18 October 2011

In Addition To...

The most horrible feeling in the world as of right now is realizing that the demon you thought you had beaten so long ago wasn't beaten. Just beaten down.

You tell yourself "I did it! I beat you, and you'll never be back to bother me again!". And you convince yourself of this. And you convince everyone else around you.

"Oh, I don't need medication. I've recognized my triggers and can see when I'm going down a dark path. I just choose to turn around!"

You try to be positive and happy, and it works. For a while.

The problem is that it's all a lie. It's a false sense of security. Before you even realize it, you are in the tightest grip of all and you can't see any way out of it. At first, you blame family drama. And then you blame change in seasons, or monthly menstruation. Or you take it out on someone you think is after your happiness. And then you try to blame it on your feelings of rejection from the one you love the most.

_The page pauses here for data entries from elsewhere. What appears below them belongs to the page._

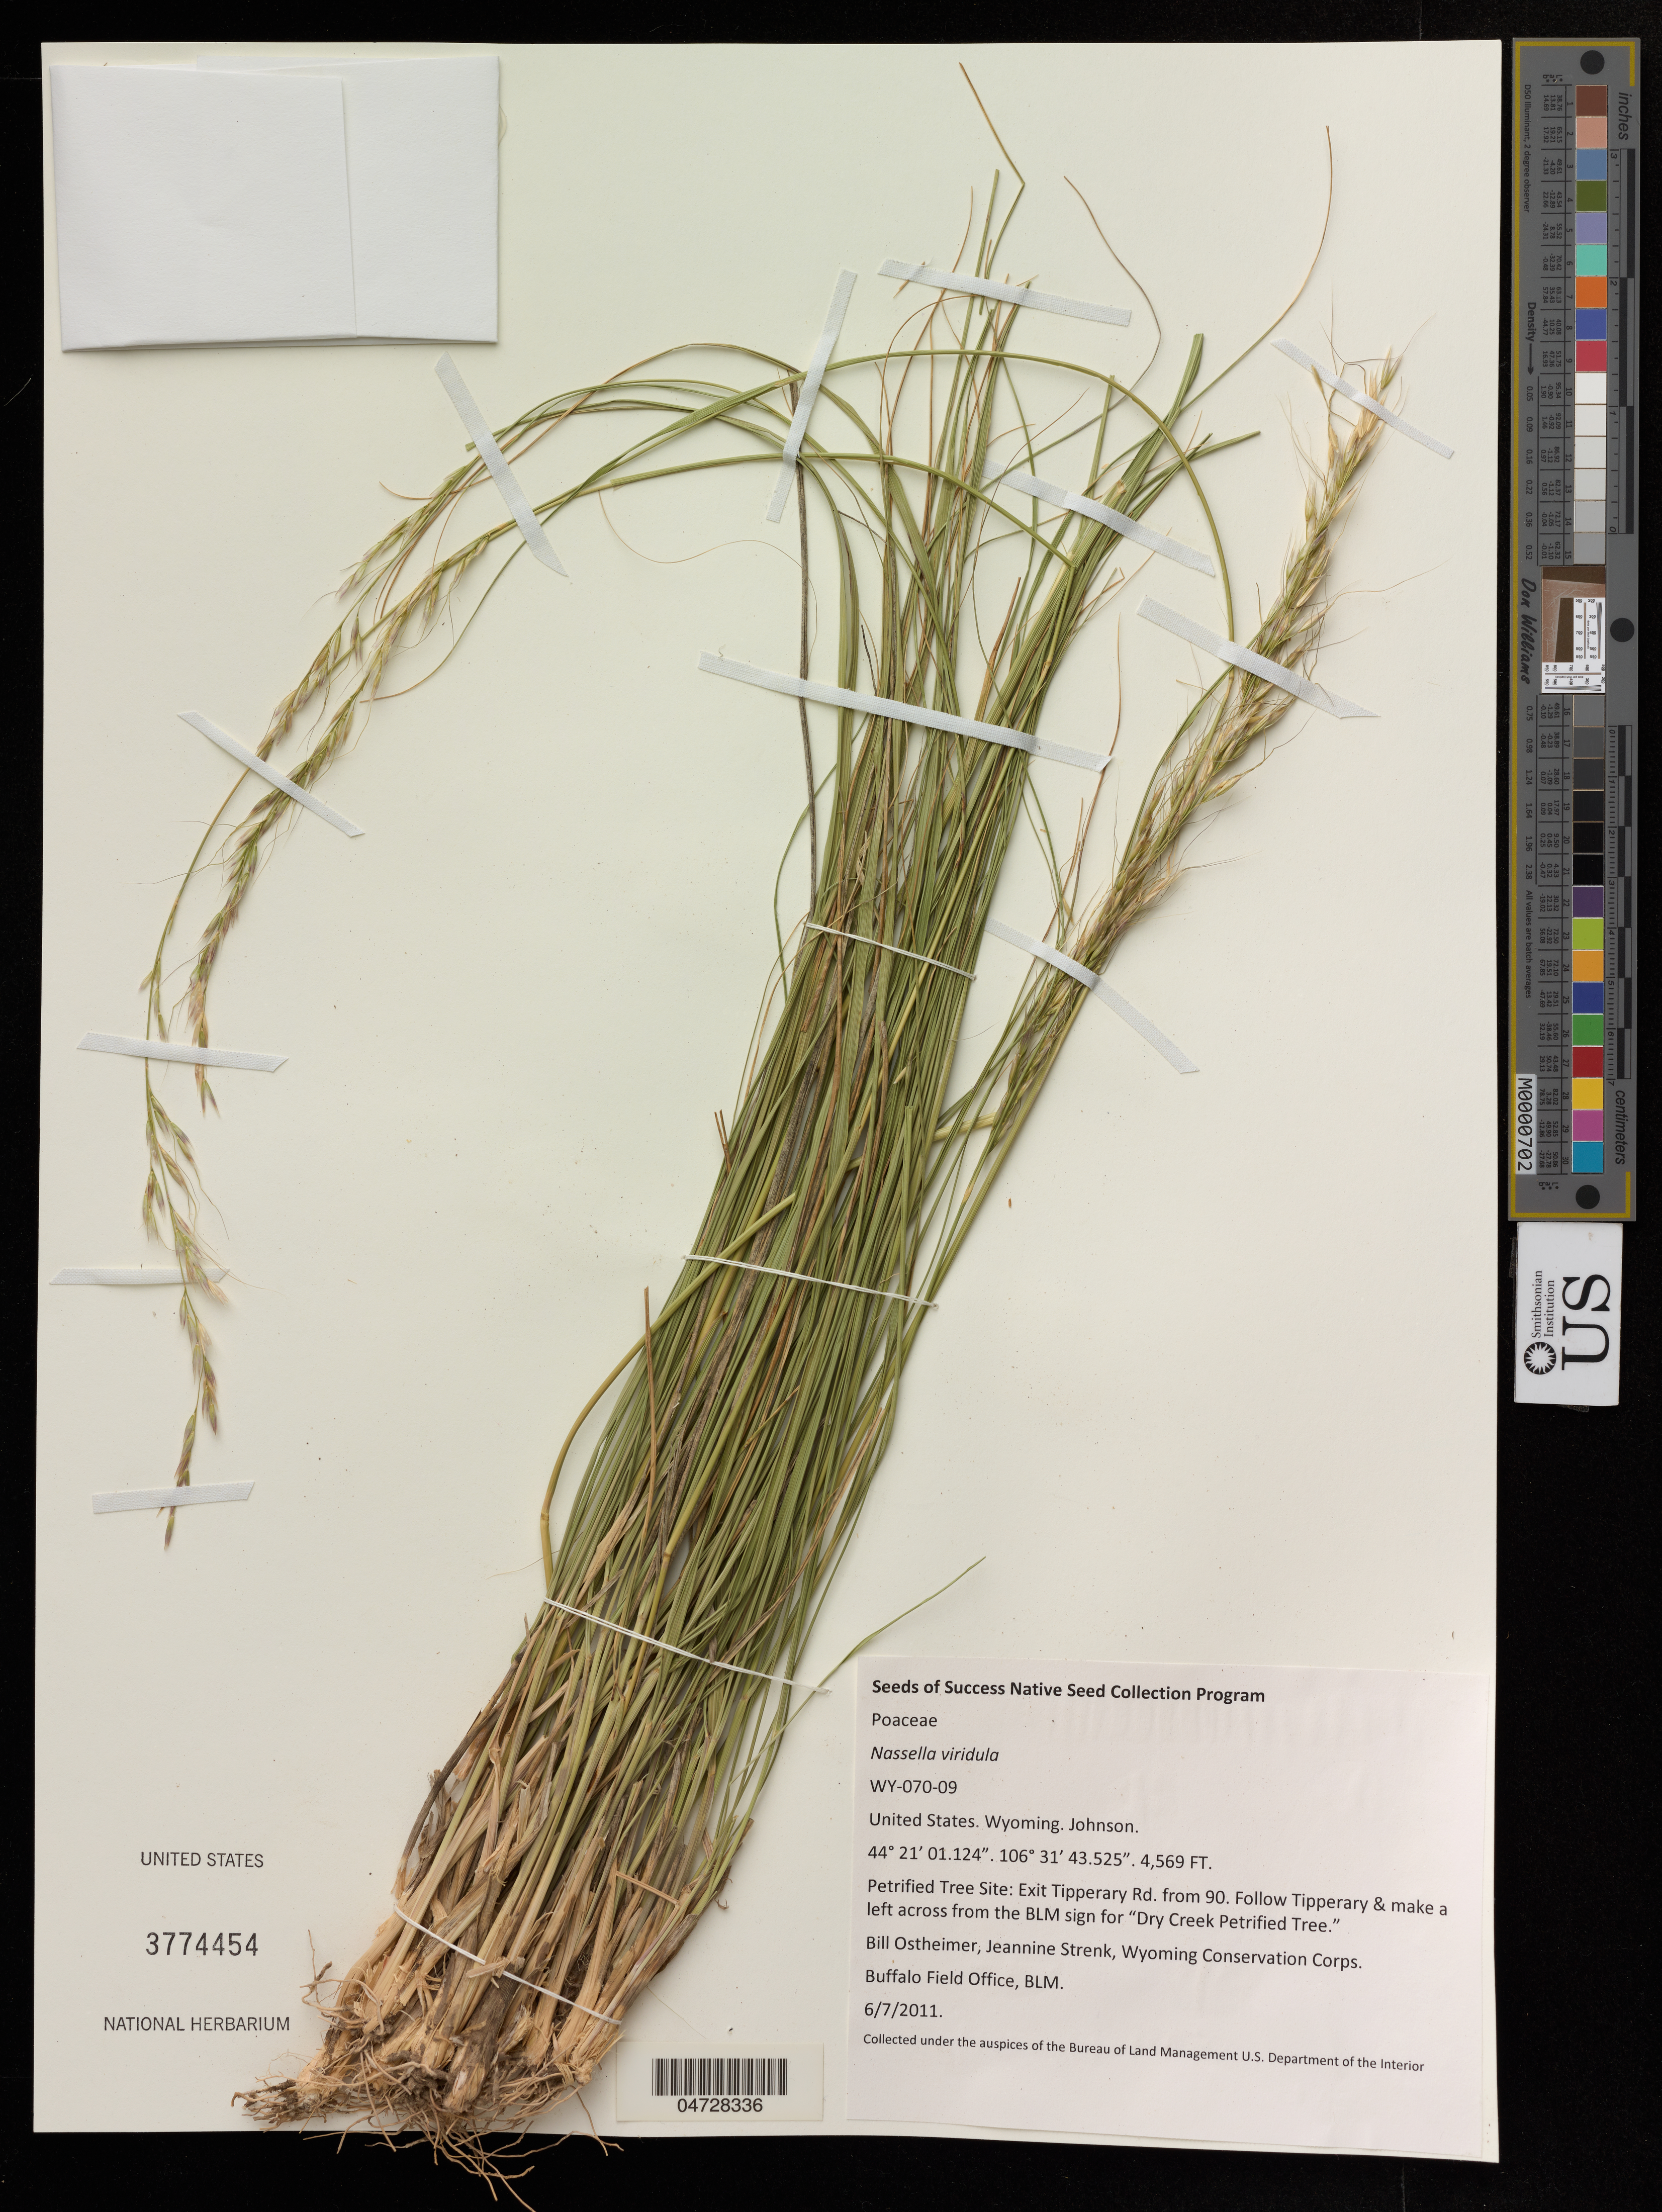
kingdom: Plantae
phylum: Tracheophyta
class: Liliopsida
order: Poales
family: Poaceae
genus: Nassella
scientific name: Nassella viridula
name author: (Trin.) Barkworth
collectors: B. Ostheimer, J. Strenk & Wyoming Conservation Corps.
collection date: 2011-07-06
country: United States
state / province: Wyoming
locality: Johnson.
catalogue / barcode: US 3774454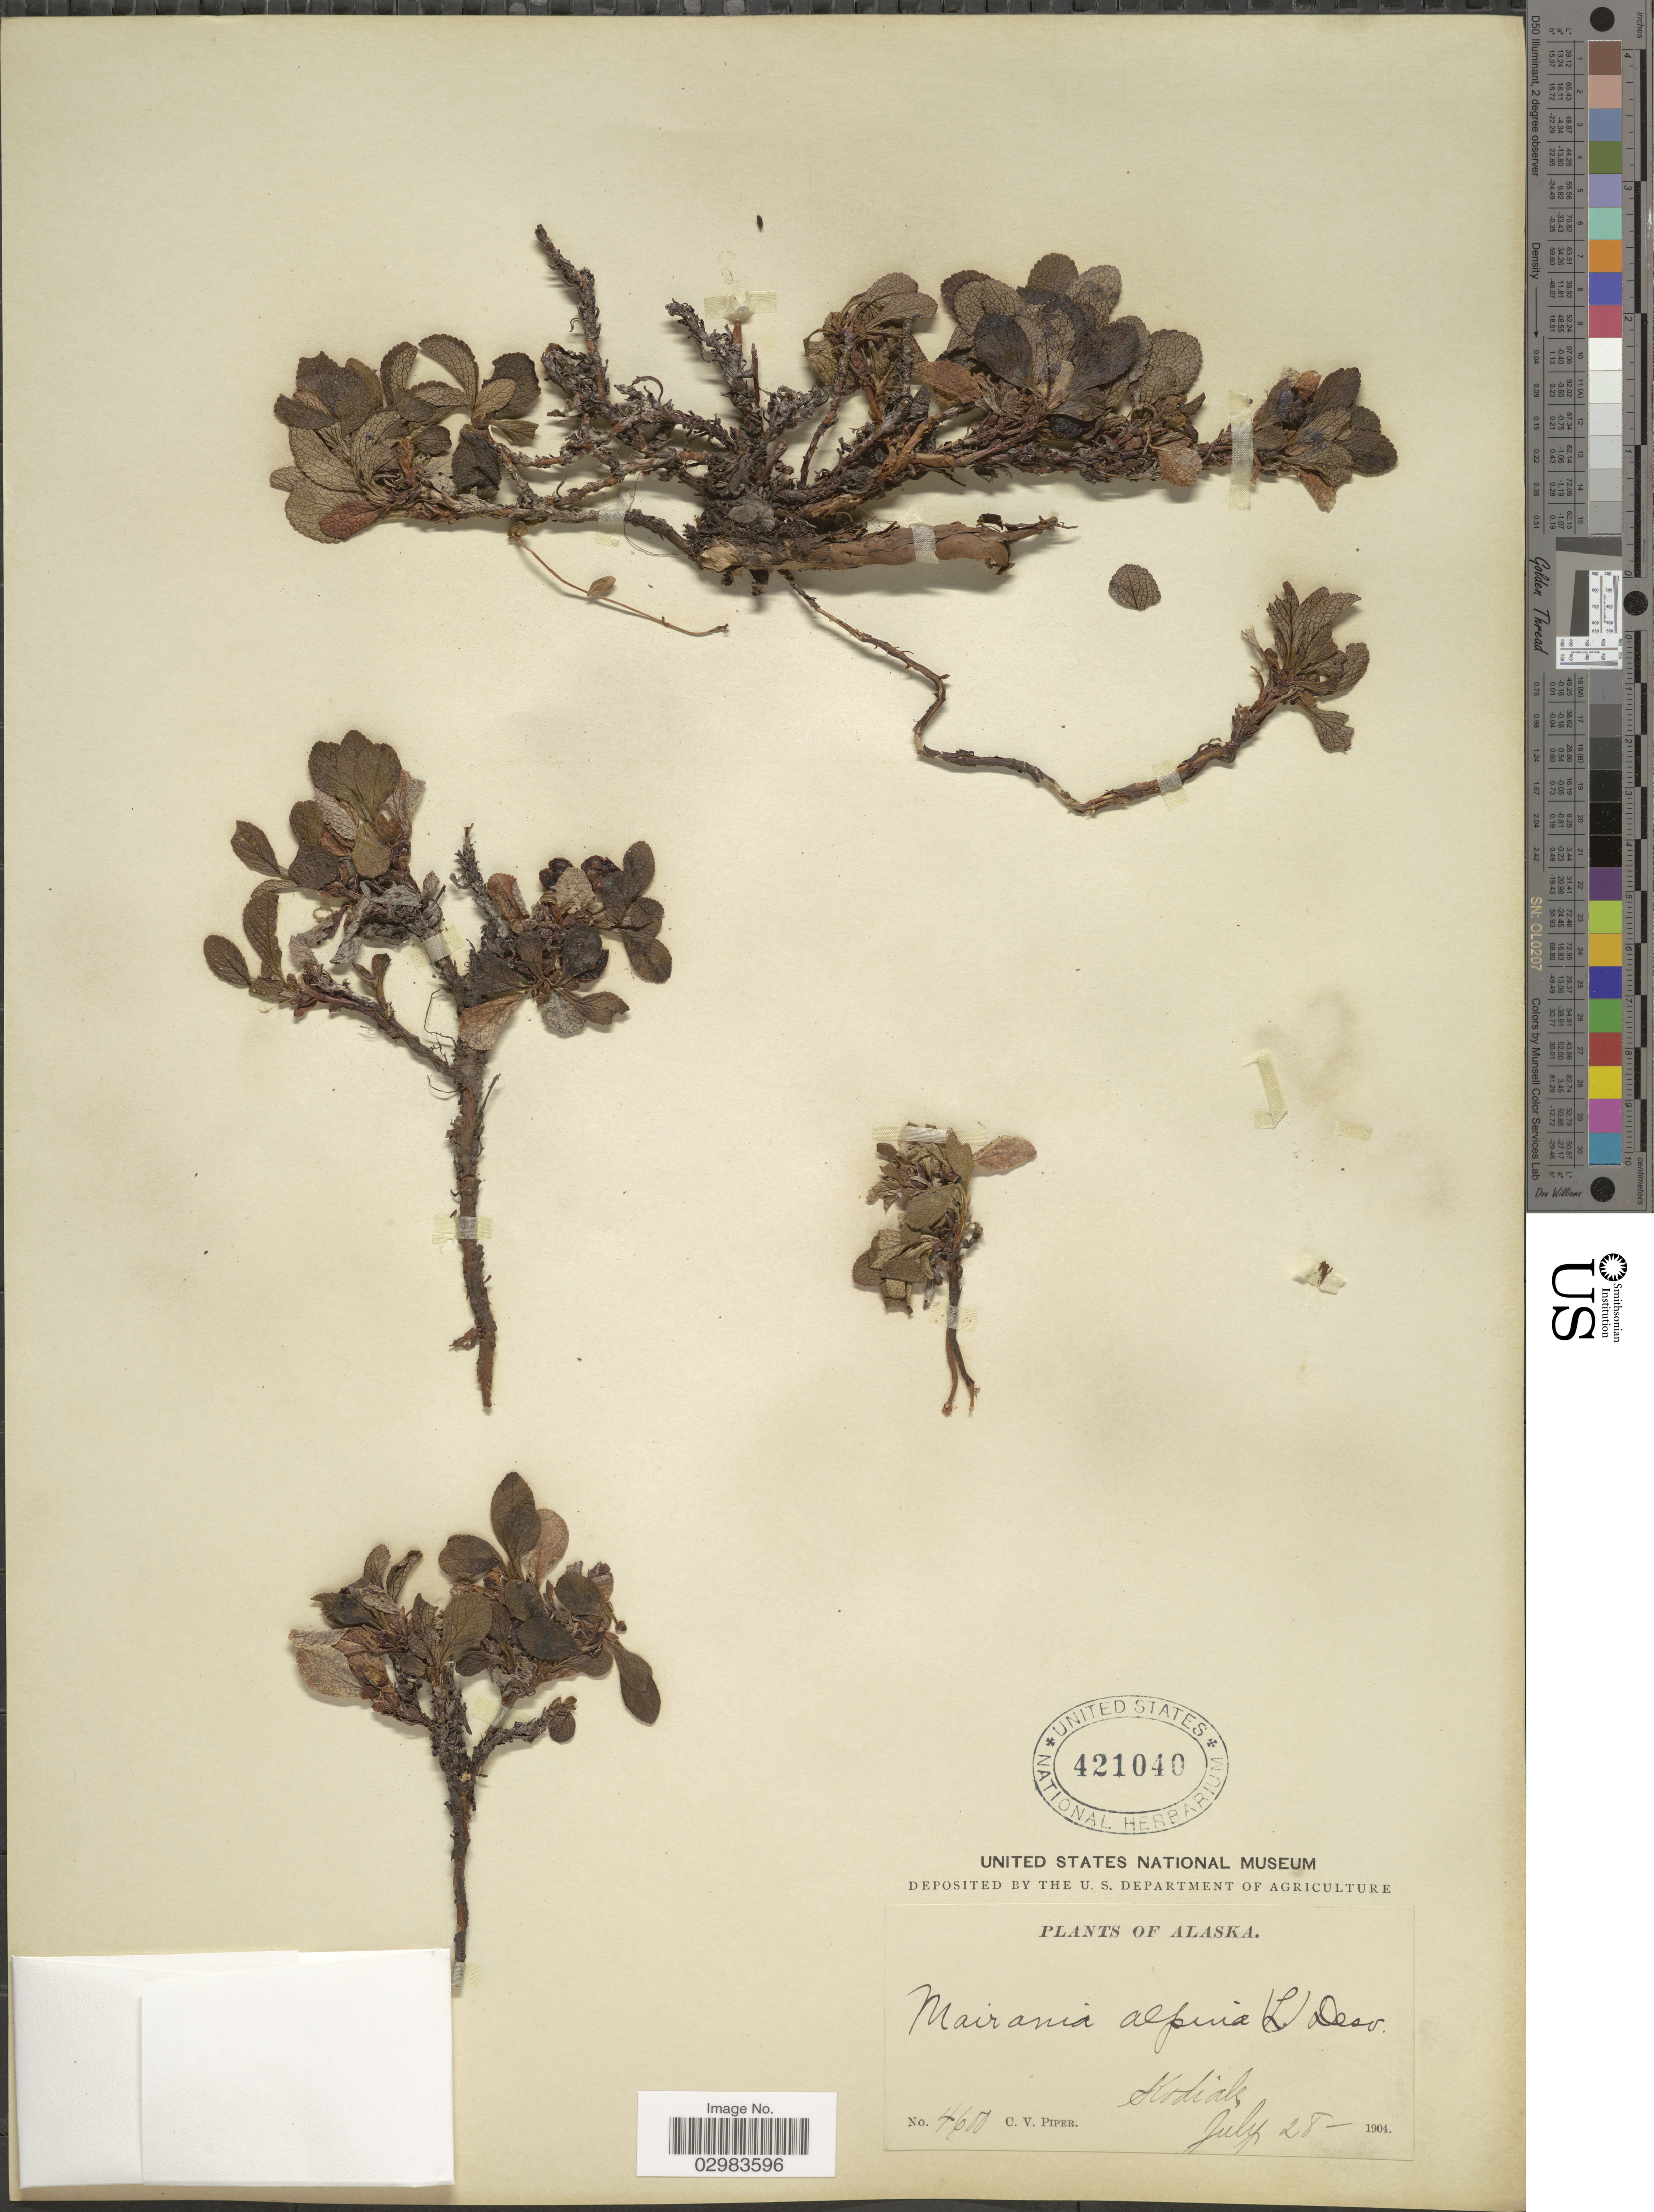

But the reality is - depression never leaves forever. And you can't do it alone. And by the time you realize you're in it, you've made too many mistakes to say "I need this. I can't do this.", because then it just sounds like an excuse.

I'm going to take advantage of that EAP at work. I can't do this alone, and I've effectively caused my own rejection from the one I need the most because I made him feel as if I don't trust him.

I'm so tired of being sick and sad and in pain. I can't sleep. I can't eat. I can't function. I can't I can't I can't. And I need to. And I will. But it will take some time.
I guess I'll just sit and wait until I can come first. Or even second. I'll no longer complain, but I can't stop feeling this lonely.